(TAREFAS A REALIZAR):
1: Diga se cada afirmação concorda com o trecho sobre a exposição Design da periferia, respondendo sim ou não e citando as palavras decisivas do trecho: (a) o trecho considera competente o trabalho curatorial; (b) o trecho afirma que a expografia quebra a relação hierárquica; (c) o trecho descreve o diálogo como unilateral.
2: Prossiga com o trecho sobre a exposição Design da periferia a partir do ponto em que ele termina.

(TRECHO SELECIONADO):
====

•••
A estética de tipo “caricatura de pobreza” adotada pela exposição Design da periferia me incomodou, apesar do competente trabalho curatorial e da interessante iniciativa de reunir objetos e artefatos produzidos e consumidos no cotidiano ignorado pelos círculos usuais do design e das artes. A expografia acaba criando um simulacro de pobreza: tudo parece fora de lugar, ao invés de a exposição constituir-se em um conjunto de elementos dotados de força para produzir um efetivo diálogo espacial com a estética produzida dia-a-dia em nossas periferias. O diálogo, aliás, parece mesmo forçado, unilateral.
Impossível não lembrar da forma como Paulo Freire conceitua a invasão cultural: a expografia parece tratar-se mais de um olhar legitimador das elites sobre a produção estética periférica, o que não deixa de ressaltar uma relação hierárquica, ao invés de quebrá-la.

====

(Dados coletados):
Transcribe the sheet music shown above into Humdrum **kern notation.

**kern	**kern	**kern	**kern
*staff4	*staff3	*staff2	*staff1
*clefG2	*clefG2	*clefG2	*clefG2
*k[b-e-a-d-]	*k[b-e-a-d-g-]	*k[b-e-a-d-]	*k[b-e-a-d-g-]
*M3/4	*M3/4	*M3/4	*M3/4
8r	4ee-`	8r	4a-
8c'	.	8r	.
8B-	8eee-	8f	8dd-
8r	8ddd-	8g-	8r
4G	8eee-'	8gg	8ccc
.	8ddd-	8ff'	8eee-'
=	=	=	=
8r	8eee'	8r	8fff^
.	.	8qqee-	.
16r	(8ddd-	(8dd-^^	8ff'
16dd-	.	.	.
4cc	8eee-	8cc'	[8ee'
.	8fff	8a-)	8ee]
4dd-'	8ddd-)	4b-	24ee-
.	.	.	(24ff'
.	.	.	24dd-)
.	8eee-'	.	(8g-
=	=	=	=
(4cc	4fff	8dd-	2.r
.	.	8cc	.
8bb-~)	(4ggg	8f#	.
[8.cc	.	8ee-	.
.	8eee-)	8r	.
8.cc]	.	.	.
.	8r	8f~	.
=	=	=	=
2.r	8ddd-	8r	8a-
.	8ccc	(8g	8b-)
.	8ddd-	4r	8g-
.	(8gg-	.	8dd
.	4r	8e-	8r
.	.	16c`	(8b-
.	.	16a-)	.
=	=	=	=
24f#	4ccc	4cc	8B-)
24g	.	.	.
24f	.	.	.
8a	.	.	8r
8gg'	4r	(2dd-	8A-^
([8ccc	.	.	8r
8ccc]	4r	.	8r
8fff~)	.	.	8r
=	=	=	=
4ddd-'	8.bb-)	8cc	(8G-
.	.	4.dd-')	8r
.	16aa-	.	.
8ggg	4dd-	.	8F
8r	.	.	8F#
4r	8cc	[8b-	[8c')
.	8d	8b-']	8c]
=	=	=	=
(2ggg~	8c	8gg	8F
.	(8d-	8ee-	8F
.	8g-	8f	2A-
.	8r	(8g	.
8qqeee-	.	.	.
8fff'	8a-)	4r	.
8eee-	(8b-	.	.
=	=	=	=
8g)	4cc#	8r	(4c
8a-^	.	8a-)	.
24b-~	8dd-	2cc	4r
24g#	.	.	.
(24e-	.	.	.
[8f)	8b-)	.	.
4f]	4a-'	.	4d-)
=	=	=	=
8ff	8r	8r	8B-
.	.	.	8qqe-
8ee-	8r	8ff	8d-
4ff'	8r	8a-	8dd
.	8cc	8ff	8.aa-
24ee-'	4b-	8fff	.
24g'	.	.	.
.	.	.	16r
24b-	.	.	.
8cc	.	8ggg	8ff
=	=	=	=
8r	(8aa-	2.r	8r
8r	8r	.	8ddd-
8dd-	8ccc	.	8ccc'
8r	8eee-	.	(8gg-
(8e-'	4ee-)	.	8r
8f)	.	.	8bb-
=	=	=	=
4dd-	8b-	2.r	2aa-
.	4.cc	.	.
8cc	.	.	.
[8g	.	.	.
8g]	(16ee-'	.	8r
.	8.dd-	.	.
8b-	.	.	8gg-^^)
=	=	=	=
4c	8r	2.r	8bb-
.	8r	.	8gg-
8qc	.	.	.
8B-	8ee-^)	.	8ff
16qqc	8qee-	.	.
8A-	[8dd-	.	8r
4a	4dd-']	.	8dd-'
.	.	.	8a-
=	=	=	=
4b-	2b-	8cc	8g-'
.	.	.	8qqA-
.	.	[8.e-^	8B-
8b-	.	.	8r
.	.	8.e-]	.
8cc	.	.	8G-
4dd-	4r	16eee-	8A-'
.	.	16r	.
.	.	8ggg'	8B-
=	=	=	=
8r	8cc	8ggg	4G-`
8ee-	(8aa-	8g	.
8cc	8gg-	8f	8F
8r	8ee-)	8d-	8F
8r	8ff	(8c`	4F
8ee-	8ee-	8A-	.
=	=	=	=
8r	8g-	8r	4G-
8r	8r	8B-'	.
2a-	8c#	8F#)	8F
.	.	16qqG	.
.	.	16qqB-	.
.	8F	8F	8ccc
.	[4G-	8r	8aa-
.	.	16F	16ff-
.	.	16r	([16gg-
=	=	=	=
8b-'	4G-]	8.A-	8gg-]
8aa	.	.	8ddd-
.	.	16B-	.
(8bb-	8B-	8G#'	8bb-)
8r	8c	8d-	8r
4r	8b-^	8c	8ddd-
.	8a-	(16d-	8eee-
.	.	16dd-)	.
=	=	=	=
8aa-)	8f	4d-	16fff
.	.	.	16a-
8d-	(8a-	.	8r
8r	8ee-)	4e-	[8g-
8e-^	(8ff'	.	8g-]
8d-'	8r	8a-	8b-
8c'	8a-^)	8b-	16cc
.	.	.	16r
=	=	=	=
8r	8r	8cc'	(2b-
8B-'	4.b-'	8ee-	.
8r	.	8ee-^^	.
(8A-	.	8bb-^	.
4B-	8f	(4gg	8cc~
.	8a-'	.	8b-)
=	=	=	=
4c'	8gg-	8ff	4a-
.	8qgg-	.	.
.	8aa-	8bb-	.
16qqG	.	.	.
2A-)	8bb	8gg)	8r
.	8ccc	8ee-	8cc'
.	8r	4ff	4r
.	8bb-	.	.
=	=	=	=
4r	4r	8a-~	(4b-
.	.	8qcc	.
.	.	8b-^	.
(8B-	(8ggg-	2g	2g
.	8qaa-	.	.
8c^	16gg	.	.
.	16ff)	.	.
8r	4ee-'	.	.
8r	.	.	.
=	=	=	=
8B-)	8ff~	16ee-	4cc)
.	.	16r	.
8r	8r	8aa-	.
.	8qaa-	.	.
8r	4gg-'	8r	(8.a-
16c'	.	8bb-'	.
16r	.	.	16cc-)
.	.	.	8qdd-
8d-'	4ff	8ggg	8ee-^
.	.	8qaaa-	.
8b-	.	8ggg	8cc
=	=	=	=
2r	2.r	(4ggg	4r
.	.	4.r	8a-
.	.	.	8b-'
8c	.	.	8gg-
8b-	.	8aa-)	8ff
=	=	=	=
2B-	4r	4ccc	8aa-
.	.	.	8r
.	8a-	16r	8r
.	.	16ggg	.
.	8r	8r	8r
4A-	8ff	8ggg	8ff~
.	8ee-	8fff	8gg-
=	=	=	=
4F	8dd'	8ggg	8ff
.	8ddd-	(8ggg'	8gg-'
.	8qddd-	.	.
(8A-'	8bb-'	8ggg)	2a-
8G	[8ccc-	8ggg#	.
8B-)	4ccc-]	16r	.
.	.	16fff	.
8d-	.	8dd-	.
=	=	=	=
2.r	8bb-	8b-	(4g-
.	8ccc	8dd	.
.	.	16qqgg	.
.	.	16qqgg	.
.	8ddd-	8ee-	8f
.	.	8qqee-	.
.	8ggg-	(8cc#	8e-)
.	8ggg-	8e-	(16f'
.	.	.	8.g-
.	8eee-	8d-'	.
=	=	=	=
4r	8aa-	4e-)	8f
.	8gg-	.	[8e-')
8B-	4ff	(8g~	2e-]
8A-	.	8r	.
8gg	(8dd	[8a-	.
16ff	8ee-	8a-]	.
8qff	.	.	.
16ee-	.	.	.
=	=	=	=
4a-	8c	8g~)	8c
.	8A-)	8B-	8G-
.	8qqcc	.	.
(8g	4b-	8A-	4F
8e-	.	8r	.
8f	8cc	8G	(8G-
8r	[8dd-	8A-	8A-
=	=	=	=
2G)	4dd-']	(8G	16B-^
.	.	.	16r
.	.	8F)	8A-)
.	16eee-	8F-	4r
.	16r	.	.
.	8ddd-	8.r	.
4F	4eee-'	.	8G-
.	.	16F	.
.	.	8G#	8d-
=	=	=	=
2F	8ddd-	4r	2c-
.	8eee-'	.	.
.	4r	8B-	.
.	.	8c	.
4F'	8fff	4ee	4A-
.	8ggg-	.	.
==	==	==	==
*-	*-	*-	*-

====

(RESPOSTAS):
1:
(a) Sim: "apesar do competente trabalho curatorial".
(b) Não: "o que não deixa de ressaltar uma relação hierárquica, ao invés de quebrá-la".
(c) Sim: "O diálogo, aliás, parece mesmo forçado, unilateral."

2:
É impressionante como os objetos expostos, em toda a sua força de criação popular cotidiana (auxiliados, claro, pela curadoria cuidadosa), conseguem ser muito mais expressivos do que a cenografia criada ao redor deles.
Toda invasão sugere, obviamente, um sujeito que invade. Seu espaço histórico-cultural, que lhe dá sua visão de mundo, é o espaço de onde ele parte para penetrar outro espaço histórico-cultural, superpondo aos indivíduos deste seu sistema de valores. O invasor reduz os homens do espaço invadido a meros objetos de sua ação.
[…]
O primeiro atua, os segundos têm a ilusão de que atuam na atuação do primeiro; este diz a palavra; os segundos, proibidos de dizer a sua, escutam apalavra do primeiro. O invasor pensa, na melhor das hipóteses, sobre os segundos, jamais com eles; estes são ―pensados‖ por aqueles. O invasor prescreve; os invadidos são pacientes da prescrição.FREIRE, Paulo. Extensão ou comunicação. Rio de Janeiro: Paz e Terra (2002), p. 42.